Methods: Trauma patients admitted from August 1, 2021, to July 31, 2022, and discharged to home were included. Pain management education started on February 2022. Demographics, injury severity scores (ISSs), preadmission opioid and adjunct use, and type/dose of opioids and nonopioid adjuncts prescribed 24 hours predischarge and at discharge were collected. Opioids were converted to oral morphine milligram equivalents (MME). Phone calls for pain and opioid prescription refills were collected. The pre- and posteducation groups were compared using univariate analysis. Multivariate analyses were conducted to identify factors associated with phone calls for pain and opioid refills.
Results: Three hundred sixty-eight patients were included, 200 pre- and 168 posteducation.

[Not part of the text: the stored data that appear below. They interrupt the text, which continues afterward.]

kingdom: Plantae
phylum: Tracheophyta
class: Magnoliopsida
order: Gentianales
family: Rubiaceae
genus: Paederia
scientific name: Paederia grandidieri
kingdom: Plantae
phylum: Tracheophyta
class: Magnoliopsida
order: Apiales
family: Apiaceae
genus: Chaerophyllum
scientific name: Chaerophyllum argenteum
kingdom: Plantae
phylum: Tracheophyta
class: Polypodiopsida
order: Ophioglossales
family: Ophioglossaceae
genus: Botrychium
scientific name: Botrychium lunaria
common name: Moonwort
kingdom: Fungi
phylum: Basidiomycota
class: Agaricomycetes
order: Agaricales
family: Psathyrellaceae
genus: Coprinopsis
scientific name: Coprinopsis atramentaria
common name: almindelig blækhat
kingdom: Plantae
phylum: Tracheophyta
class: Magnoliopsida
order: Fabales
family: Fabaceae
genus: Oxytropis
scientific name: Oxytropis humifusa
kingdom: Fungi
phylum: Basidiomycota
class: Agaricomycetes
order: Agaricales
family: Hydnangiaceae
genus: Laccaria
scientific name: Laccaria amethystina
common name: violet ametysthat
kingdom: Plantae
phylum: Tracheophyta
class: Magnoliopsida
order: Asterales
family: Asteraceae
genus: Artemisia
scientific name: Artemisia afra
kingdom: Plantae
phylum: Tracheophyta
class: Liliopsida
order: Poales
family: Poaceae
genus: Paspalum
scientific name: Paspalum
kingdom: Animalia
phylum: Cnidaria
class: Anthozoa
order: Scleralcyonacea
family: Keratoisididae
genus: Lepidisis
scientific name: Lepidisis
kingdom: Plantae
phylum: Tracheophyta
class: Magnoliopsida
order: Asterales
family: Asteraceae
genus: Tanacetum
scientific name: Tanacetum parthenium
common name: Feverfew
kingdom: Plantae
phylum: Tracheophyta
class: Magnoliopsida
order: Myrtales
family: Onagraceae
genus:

MME prescribed at discharge was positively associated with 24-hour predischarge MME (B = 0.010 [0.007-0.012], P < .001) and negatively associated with preinjury opioid use (B = -0.405 [-0.80 to -0.008], P = .045). Patient education led to an increased number of adjuncts prescribed (P < .008), decreased phone calls for pain (OR = 0.356 [0.165-0.770], P = .009), and decreased opioid refills (OR = 0.297 [0.131-0.675], P = .004), but no change in opioid prescriptions.
Conclusion: Patient education on opioids and pain management led to decreased phone calls for inadequate pain management and decreased number of opioid refills.